La visita de Christopher Reeve a Chile dejó imágenes difíciles de olvidar. Sin embargo, una de las más especiales ocurrió lejos de las conferencias de prensa y los actos públicos, al interior de la casa de Julio Jung y María Elena Duvauchelle.
Allí, en medio de un complejo periodo marcado por amenazas contra actores chilenos durante la dictadura de Augusto Pinochet, el protagonista de Superman protagonizó un momento que la familia Jung todavía recuerda con emoción.
Quien vivió esa experiencia en primera persona fue Julio Jung Jr., que entonces tenía apenas 8 años. Décadas después, recordó en el programa Todo por Ti cómo se encontró cara a cara con su máximo héroe.
“Yo no podía creerlo, porque estaba en mi casa con ocho años, donde tu máximo héroe es Superman. Yo abro la puerta y veo a mi mamá y al lado… no podía creerlo, era enorme.
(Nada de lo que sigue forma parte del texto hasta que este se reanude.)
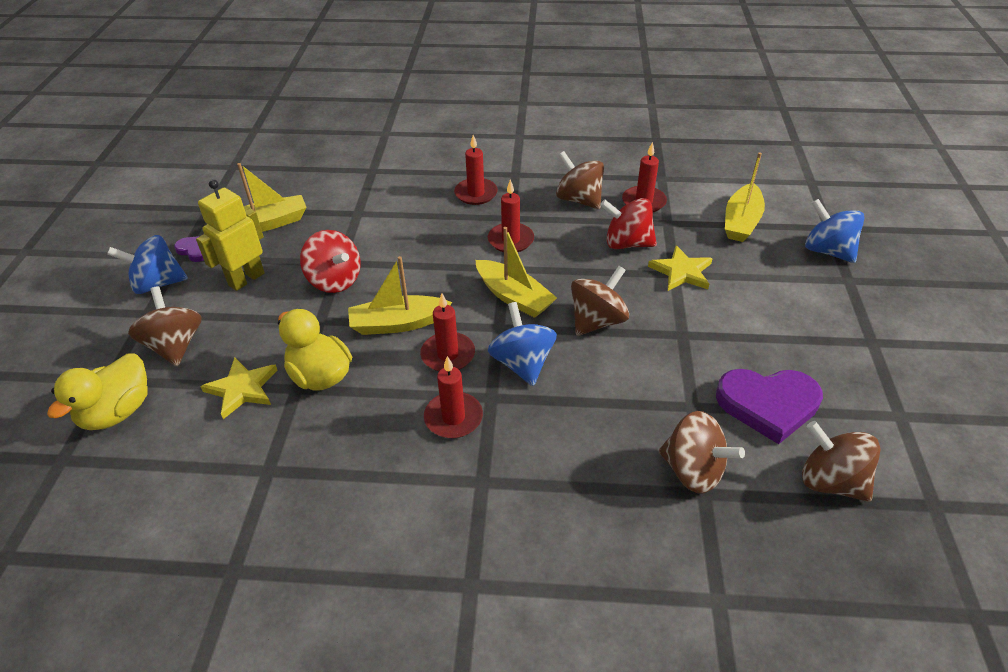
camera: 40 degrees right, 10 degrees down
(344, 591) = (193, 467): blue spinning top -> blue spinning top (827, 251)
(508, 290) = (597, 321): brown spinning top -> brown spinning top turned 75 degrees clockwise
Fue mágico”, relató, según recogió BioBioChile.
Superman llegó a la casa de Julio Jung en un delicado momento
El episodio ocurrió en un contexto especialmente delicado para su familia. Según contó, sus padres habían recibido amenazas de muerte y él mismo se enfrentó a una situación que lo marcó para siempre.
“Me acuerdo que abrí la puerta de la casa para el cumpleaños de mi papá y me encuentro con una corona de flores, con 8 años. Mi madre y mi padre me agarran y me sacan de ahí”, recordó. Con el paso de los años supo que la tarjeta incluía un mensaje intimidatorio: “Julio Jung, celebra tu último cumpleaños”.
Ante ese escenario, María Elena Duvauchelle, quien presidía Sidarte, gestionó apoyo internacional para los actores afectados. Gracias a esa iniciativa, Christopher Reeve llegó a Santiago el 30 de noviembre de 1987 para acompañar a 77 intérpretes chilenos que enfrentaban amenazas.
Julio Jung fue uno de los encargados de recibirlo en el aeropuerto. En conversación con La Tercera recordó que reconoció inmediatamente al actor.
“Reeve era tremendo pailón, medía 1.93, así que no costó reconocerlo”, comentó. Además, destacó la sencillez con que arribó al país. “Me llamó la atención eso sí que viniera solo con la mujer de Dorfman, sin esos gorilas que acompañan siempre a las celebridades. Él era muy sencillo”, señaló.
Según recordó María Elena Duvauchelle a Página 7 hace dos años, el intérprete apareció “con un jeans, una polera y un maletín”, dispuesto a respaldar a sus colegas chilenos.
La actriz también relató uno de los momentos más emotivos de aquella visita. Cuando llegó a su casa junto a Reeve, su hijo quedó completamente impactado. “Abro la puerta y llego a mi casa con él, ¡Superman! y él se quedó mudo 15 minutos”, contó.
Lejos de limitarse a saludarlo, el actor decidió compartir con el niño. “Él pescó a mi hijo, lo llevó a su dormitorio y le dijo ‘muéstrame un atlas’, y le dijo ‘yo vivo aquí, nací aquí, y ahora me fui acá, tengo tal mujer, tales hijos’. ¿Qué actor a ese nivel lo hace? De preocuparse de un niño de 9 años”, recordó Duvauchelle.
Durante su estadía, Christopher Reeve participó en conferencias, asistió a actividades en el desaparecido Garage Matucana y entregó un potente mensaje de respaldo a los artistas chilenos.
“Estoy aquí de actor a actor, de trabajador a trabajador, de amigo a amigo”, señaló entonces. Además, dejó clara la motivación de su viaje: “Mi preocupación es con los derechos humanos”.
Con el paso de los años, el vínculo del actor con Chile continuó. En 1988 apareció en uno de los spots de la campaña del No y más tarde recibió la Orden Bernardo O’Higgins en el grado de Gran Cruz.